■ Passage to read
======

While most people are enthusiastic about the blimp, the reactions of other creatures vary considerably. Some dogs ignore it. Some look up at it and yawn. A few trot after it, pointing their noses skyward as if trying to smell out the nature of the thing. Sea cows lolling in the shallows do not react at all when a blimp passes overhead, but stingrays and leopard rays tend to skitter about nervously. Porpoises often roll to one side, cocking an eye upward as if pondering what sort of large whale cousin it is that travels in the sky.

At 5:30, when the weak winter sun goes below land, the blimp is still 45 miles south of its destination. Although the evening is too cool for romancers and picnickers, the blimp is never alone for long as it moves through the darkness along the desolate beach. Hearing its throb and seeing its running lights through their picture windows, people step outdoors and wave. Dashing through two rooms in his haste to get outside, one small boy knocks over a chair and falls down twice.

At 7:20 p.m. Pilot Whelan at last brings the Mayflower down in Jacksonville. On their way north by car, Marcia and Melissa Esh have stopped once for gas, twice for comfort, and spent an hour at lunch. Although they also stopped for an hour at Marineland to enjoy the clowning porpoises and to watch a whale have its teeth brushed, they still reached Jacksonville an hour and a half ahead of the Mayflower. Albert Royce, the National Airlines passenger who left Miami an hour after the blimp, has long since landed in Newark, attended a meeting of the Passaic Boys' Club and had two business conferences in his own office. In the same 10 hours and 55 minutes that the Mayflower took to go 320 miles up the Florida coast, the space crew of Apollo 8 has traveled 45,690 miles down the dark path back to earth.

======

■ Information shown
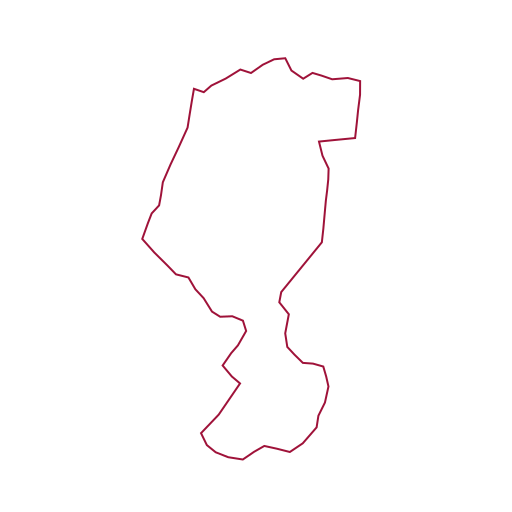 outline of Camaragibe, Pernambuco, Brazil, rotated 199°
{"feature_id": "56859067B56162371864322", "entity_name": "Camaragibe", "entity_type": "district", "adm_level": 2, "iso_a3": "BRA", "parent_name": "Brazil", "parent_adm1": "Pernambuco", "projection": "robinson", "projection_center": [-34.999, -7.981], "detail": "fine", "context": "isolated", "style": "outline", "palette": "rose", "viewbox_px": 512, "rotation_deg": 199, "n_neighbors": 0, "source": "geoboundaries", "source_scale": "gbopen_adm2", "svg_char_len": 1150}
<svg xmlns="http://www.w3.org/2000/svg" viewBox="0 0 512 512"><g transform="rotate(199 256 256)"><path d="M250.3,70.6L240.9,61.2L230.2,57.3L216.8,56.7L202.2,59.3L194.1,70.2L186.3,79.1L173.4,80.6L160.2,81.7L150.8,94.1L142.9,113.7L145.0,125.3L143.1,139.9L145.0,156.2L150.4,164.9L156.4,173.4L167.1,172.8L176.9,170.2L187.4,175.2L196.8,180.2L203.2,192.4L206.0,211.6L218.9,219.8L220.4,230.1L198.2,290.4L201.2,303.7L205.1,319.4L208.0,331.2L210.1,341.2L212.6,351.9L215.8,362.3L225.8,372.5L233.7,384.7L218.9,391.5L200.7,399.8L204.1,415.0L207.0,427.4L210.1,442.3L214.5,455.3L227.1,454.2L241.5,447.9L252.8,447.9L262.2,447.5L269.1,439.0L282.9,442.9L292.7,452.5L302.9,447.9L311.9,439.0L320.3,427.4L331.5,427.2L342.4,413.9L353.7,402.6L358.7,393.9L369.1,393.9L367.1,381.5L364.5,366.4L362.5,355.1L364.5,333.8L366.6,314.8L368.1,295.4L365.6,282.4L364.1,272.3L368.5,262.3L368.9,251.9L369.1,235.1L353.3,226.2L336.5,218.1L325.7,212.6L312.9,213.7L302.5,204.8L291.8,199.1L279.5,189.1L270.1,186.9L258.8,191.3L247.3,190.6L240.9,181.9L244.0,165.6L247.8,156.2L251.9,141.6L239.6,134.2L229.6,130.3L239.6,93.9L250.3,70.6Z" fill="none" stroke="#9f1239" stroke-width="2"/></g></svg>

======

■ Exercises
A) Reproduce the blimp passage above from "At 5:30, when" up to and including "falls down twice.".
B) According to the blimp passage above, at what time does Pilot Whelan bring the Mayflower down in Jacksonville?

■ Written answers
A)
At 5:30, when the weak winter sun goes below land, the blimp is still 45 miles south of its destination. Although the evening is too cool for romancers and picnickers, the blimp is never alone for long as it moves through the darkness along the desolate beach. Hearing its throb and seeing its running lights through their picture windows, people step outdoors and wave. Dashing through two rooms in his haste to get outside, one small boy knocks over a chair and falls down twice.

B) At 7:20 p.m.